Folha - Que tipo de exposições o sr. pretende privilegiar?
Marques - Só vamos desmontar o acervo para exposições que estejam à altura da nossa coleção.
Temos que expor obras que reforcem a identidade do museu. Se puder eu farei uma exposição de pintura caravaggesca (da escola de Caravaggio). Isso significa somar. Não faz sentido tirar o acervo para colocar uma grande exposição de arte brasileira contemporânea.
Folha - O Masp vai ignorar a arte do século 20?
Marques - O Masp tem que mostrar o seu potencial histórico e estético. Nosso acervo tem arte ocidental do século 14 ao 19.
Não significa que vamos fechar as portas para a arte do século 20. Mas temos que levar em conta que existe em São Paulo um Museu de Arte Contemporânea e a Bienal.
O Masp deve mobilizar referências fundamentais da cultura visual. Se uma dessas referências está no século 20, vamos expor. Guardadas as devidas proporções, o Masp é um Metropolitanzinho.
Folha - O Masp tem dinheiro para ser um Metropolitanzinho?
Marques - Não estou aqui para resolver questões de recursos. Mas tenho idéias: o Masp é um superproduto, mas não sabe vender essa idéia. Estamos aprendendo a estabelecer parcerias com empresas.
Folha - Você venderia uma das 12 telas de Renoir para comprar um Giacometti?
Marques - Não é proibido vender obras, mas o estatuto dificulta a tal grau que é difícil chegar a um consenso. Se esse consenso ocorresse, eu seria contra. A razão é simples: é difícil definir o que você pode vender sem perda cultural.
No século 19 você venderia um Caravaggio e hoje estaria pondo a mão na cabeça. A história do gosto é a história do próprio tempo. Museu que se desfaz de peças achando que vendeu algo sem valor pode cometer erros graves.
Folha - Mas o sr. tem planos de comprar obras para o Masp?
Marques - Nada dá mais prazer a um curador do que comprar. É o grande barato. Uma coleção, por definição, é uma coisa incompleta.
Folha - Qual o maior buraco?
Marques - São tantos... Uma das grandes lacunas é um caravaggesco.
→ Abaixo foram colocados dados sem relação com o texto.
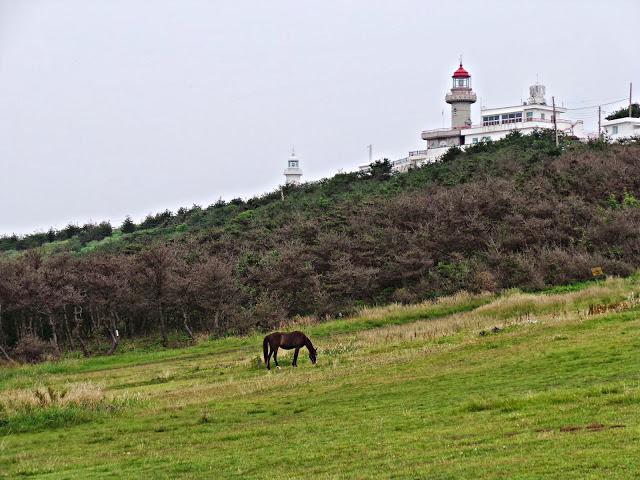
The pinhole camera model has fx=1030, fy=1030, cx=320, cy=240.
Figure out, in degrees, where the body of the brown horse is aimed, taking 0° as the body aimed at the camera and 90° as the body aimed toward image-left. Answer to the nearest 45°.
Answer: approximately 270°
Só temos um grande quadro de um caravaggesco, que na época foi comprado como se fosse Ribera, mas pode ser de Bartolommeo Passant, Bartolommeo Bassant ou Maestro Dell'Annuncio ai Pastori.
Eu compraria pintores da Contra-Reforma, que não foram valorizados, como Cavalier D'Arpino, o mestre de Caravaggio. Ou reforçaria o classicismo francês com um Charles Le Brun, o primeiro pintor da corte de Luís 14. Custam US$ 100 mil, mas não temos isso.